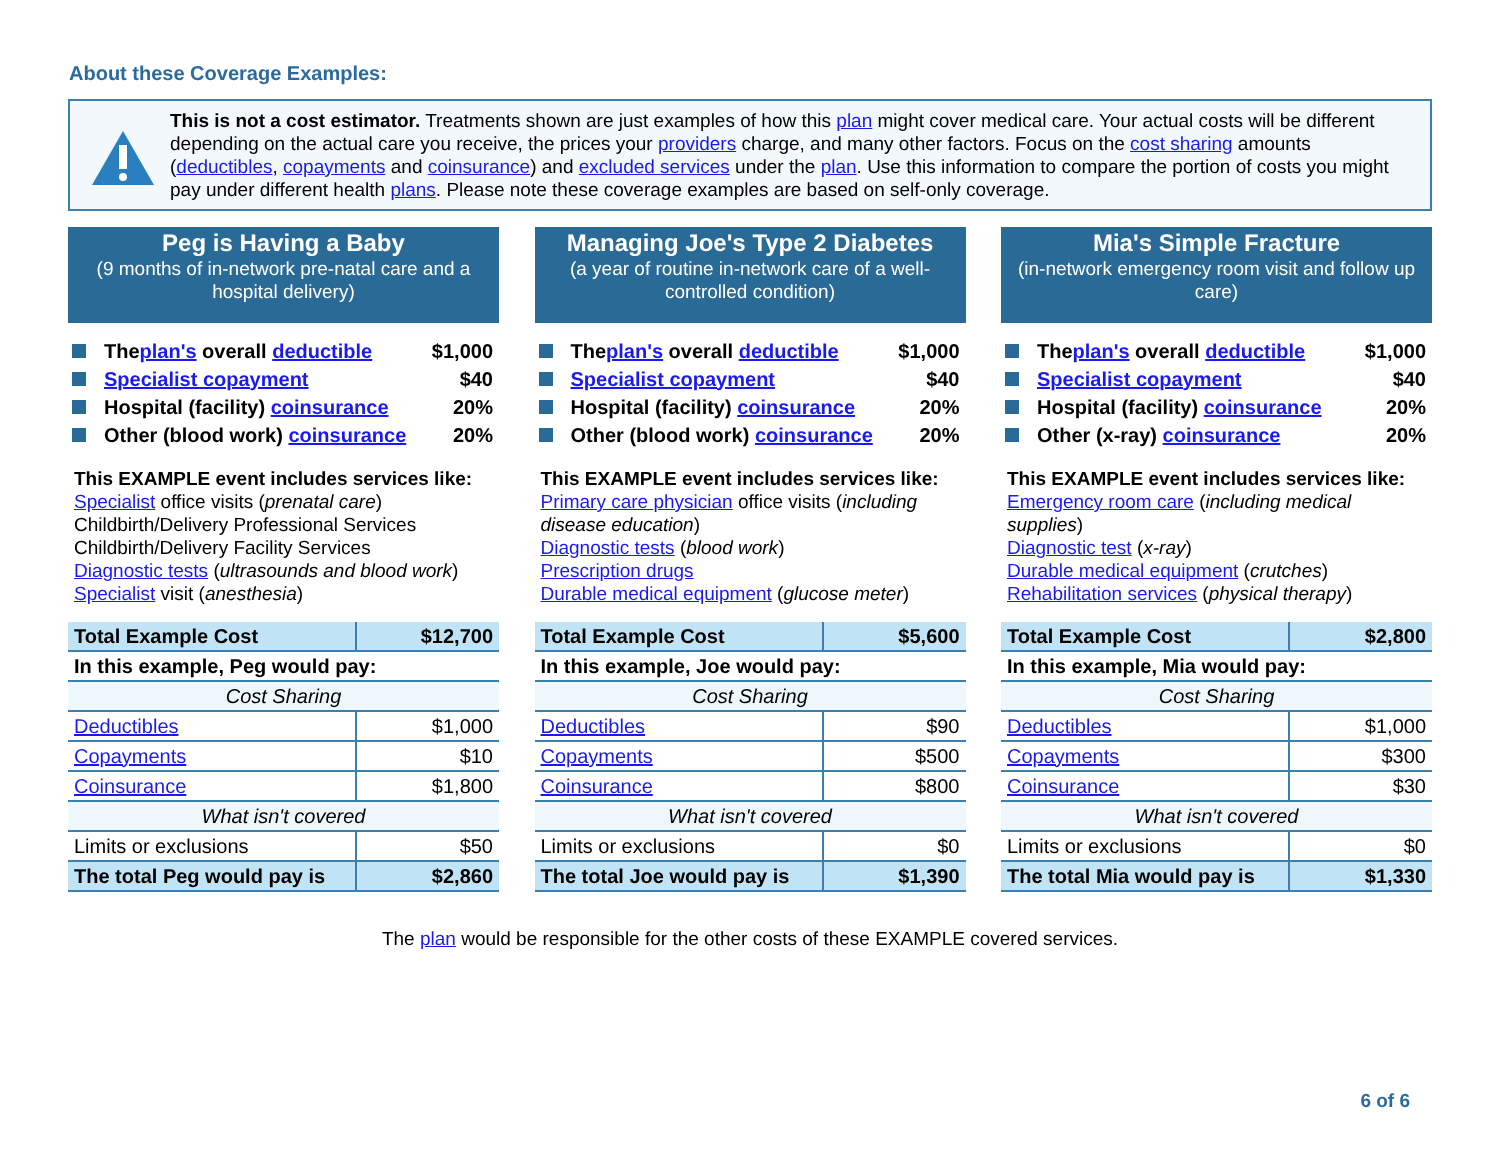About these Coverage Examples:
This is not a cost estimator. Treatments shown are just examples of how this plan might cover medical care. Your actual costs will be different depending on the actual care you receive, the prices your providers charge, and many other factors. Focus on the cost sharing amounts (deductibles, copayments and coinsurance) and excluded services under the plan. Use this information to compare the portion of costs you might pay under different health plans. Please note these coverage examples are based on self-only coverage.
Peg is Having a Baby
(9 months of in-network pre-natal care and a hospital delivery)
The plan's overall deductible $1,000
Specialist copayment $40
Hospital (facility) coinsurance 20%
Other (blood work) coinsurance 20%
This EXAMPLE event includes services like:
Specialist office visits (prenatal care)
Childbirth/Delivery Professional Services
Childbirth/Delivery Facility Services
Diagnostic tests (ultrasounds and blood work)
Specialist visit (anesthesia)
| Total Example Cost | $12,700 |
| In this example, Peg would pay: | |
| Cost Sharing | |
| Deductibles | $1,000 |
| Copayments | $10 |
| Coinsurance | $1,800 |
| What isn't covered | |
| Limits or exclusions | $50 |
| The total Peg would pay is | $2,860 |
Managing Joe's Type 2 Diabetes
(a year of routine in-network care of a well-controlled condition)
The plan's overall deductible $1,000
Specialist copayment $40
Hospital (facility) coinsurance 20%
Other (blood work) coinsurance 20%
This EXAMPLE event includes services like:
Primary care physician office visits (including disease education)
Diagnostic tests (blood work)
Prescription drugs
Durable medical equipment (glucose meter)
| Total Example Cost | $5,600 |
| In this example, Joe would pay: | |
| Cost Sharing | |
| Deductibles | $90 |
| Copayments | $500 |
| Coinsurance | $800 |
| What isn't covered | |
| Limits or exclusions | $0 |
| The total Joe would pay is | $1,390 |
Mia's Simple Fracture
(in-network emergency room visit and follow up care)
The plan's overall deductible $1,000
Specialist copayment $40
Hospital (facility) coinsurance 20%
Other (x-ray) coinsurance 20%
This EXAMPLE event includes services like:
Emergency room care (including medical supplies)
Diagnostic test (x-ray)
Durable medical equipment (crutches)
Rehabilitation services (physical therapy)
| Total Example Cost | $2,800 |
| In this example, Mia would pay: | |
| Cost Sharing | |
| Deductibles | $1,000 |
| Copayments | $300 |
| Coinsurance | $30 |
| What isn't covered | |
| Limits or exclusions | $0 |
| The total Mia would pay is | $1,330 |
The plan would be responsible for the other costs of these EXAMPLE covered services.
6 of 6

_____

Copy the material shown above in full and exactly. Skip the pictures.

■ FINAL ANSWER:
About these Coverage Examples:
This is not a cost estimator. Treatments shown are just examples of how this plan might cover medical care. Your actual costs will be different depending on the actual care you receive, the prices your providers charge, and many other factors. Focus on the cost sharing amounts (deductibles, copayments and coinsurance) and excluded services under the plan. Use this information to compare the portion of costs you might pay under different health plans. Please note these coverage examples are based on self-only coverage.
Peg is Having a Baby
(9 months of in-network pre-natal care and a hospital delivery)
The plan's overall deductible $1,000
Specialist copayment $40
Hospital (facility) coinsurance 20%
Other (blood work) coinsurance 20%
This EXAMPLE event includes services like:
Specialist office visits (prenatal care)
Childbirth/Delivery Professional Services
Childbirth/Delivery Facility Services
Diagnostic tests (ultrasounds and blood work)
Specialist visit (anesthesia)
| Total Example Cost | $12,700 |
| In this example, Peg would pay: | |
| Cost Sharing | |
| Deductibles | $1,000 |
| Copayments | $10 |
| Coinsurance | $1,800 |
| What isn't covered | |
| Limits or exclusions | $50 |
| The total Peg would pay is | $2,860 |
Managing Joe's Type 2 Diabetes
(a year of routine in-network care of a well-controlled condition)
The plan's overall deductible $1,000
Specialist copayment $40
Hospital (facility) coinsurance 20%
Other (blood work) coinsurance 20%
This EXAMPLE event includes services like:
Primary care physician office visits (including disease education)
Diagnostic tests (blood work)
Prescription drugs
Durable medical equipment (glucose meter)
| Total Example Cost | $5,600 |
| In this example, Joe would pay: | |
| Cost Sharing | |
| Deductibles | $90 |
| Copayments | $500 |
| Coinsurance | $800 |
| What isn't covered | |
| Limits or exclusions | $0 |
| The total Joe would pay is | $1,390 |
Mia's Simple Fracture
(in-network emergency room visit and follow up care)
The plan's overall deductible $1,000
Specialist copayment $40
Hospital (facility) coinsurance 20%
Other (x-ray) coinsurance 20%
This EXAMPLE event includes services like:
Emergency room care (including medical supplies)
Diagnostic test (x-ray)
Durable medical equipment (crutches)
Rehabilitation services (physical therapy)
| Total Example Cost | $2,800 |
| In this example, Mia would pay: | |
| Cost Sharing | |
| Deductibles | $1,000 |
| Copayments | $300 |
| Coinsurance | $30 |
| What isn't covered | |
| Limits or exclusions | $0 |
| The total Mia would pay is | $1,330 |
The plan would be responsible for the other costs of these EXAMPLE covered services.
6 of 6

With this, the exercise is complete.